A repository to store the scripts I write to make corpus linguistics (analyzing bodies of texts) work easier.
- This allows you to:
- Create a dictionary that maps each part of speech (POS) to a dictionary containing words with that POS with their frequency, with a separate entry for each POS.
- Sort that dictionary by frequency or by words in alphabetical order
- Store that dictionary in a spreadsheet
- Dependencies:
- openpyxl
- You need to have tagged txt files to use
- This allows you to:
- Get the abstract nouns in a corpus by searching for various suffixes as found in the following website: https://learningenglishgrammar.wordpress.com/suffixes/suffixes-and-how-they-form-abstract-nouns/
- Sort that dictionary by frequency or by words in alphabetical order
- Store that dictionary in a spreadsheet
- Dependencies:
- openpyxl
- You need wordlist files created using AntConc (http://www.laurenceanthony.net/software/antconc/)
- Note:
- I have done nothing to correct for false positives (nouns that end with the suffixes I'm looking for but that aren't abstract nouns.
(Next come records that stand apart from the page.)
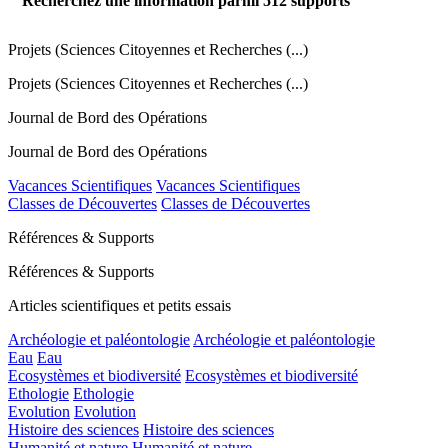
Recherchez une information parmi
512
supports
Projets (Sciences Citoyennes et Recherches (...)
Projets (Sciences Citoyennes et Recherches (...)
Journal de Bord des Opérations
Journal de Bord des Opérations
Vacances Scientifiques
Vacances Scientifiques
Classes de Découvertes
Classes de Découvertes
Références & Supports
Références & Supports
Articles scientifiques et petits essais
Archéologie et paléontologie
Archéologie et paléontologie
Eau
Eau
Ecosystèmes et biodiversité
Ecosystèmes et biodiversité
Ethologie
Ethologie
Evolution
Evolution
Histoire des sciences
Histoire des sciences
Humanité et nature
Humanité et nature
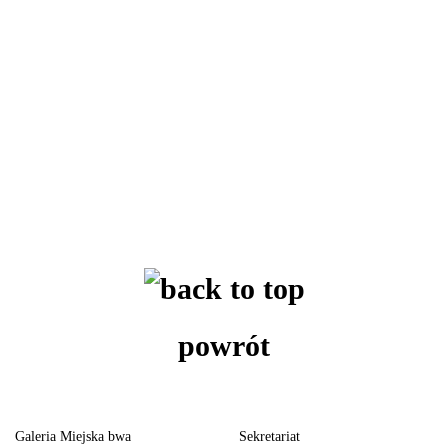
powrót
Galeria Miejska bwa
Sekretariat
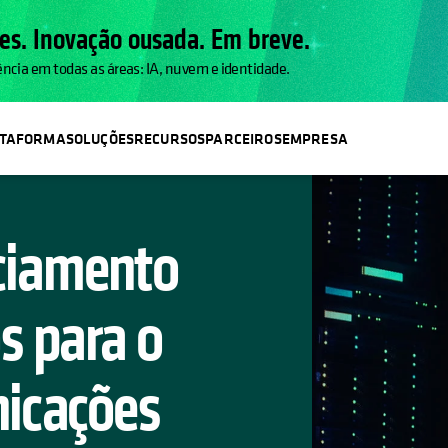
es. Inovação ousada. Em breve.
ência em todas as áreas: IA, nuvem e identidade.
ATAFORMA
SOLUÇÕES
RECURSOS
PARCEIROS
EMPRESA
ciamento
s para o
nicações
If you find false positives, please let me know on the issues page, and I'll make a list of false positives.
- This allows you to:
- Remove all html tags from a file
- Corpus linguistics programs that use nltk and treetagger but are not dependent on AntConc or TagAnt (no preprocessing required)
-
This allows:
- Calculating and storing word frequencies
- Keyword analysis
- Part of speech tagging and lemmatizing
- Aggregating data from multiple files (individually specify or give a directory)
- Import functions into your Python code, or use the graphical interface found in nlp_gui.py
-
Dependencies:
- nltk - main functionality
- openpyxl - for spreadsheets
- treetagger and treetaggerwrapper - part of speech tagging
- wxPython - for graphical interface
-
Note:
- Some functions are for my own personal use and will not work for you unless your filesystem is identical to mine.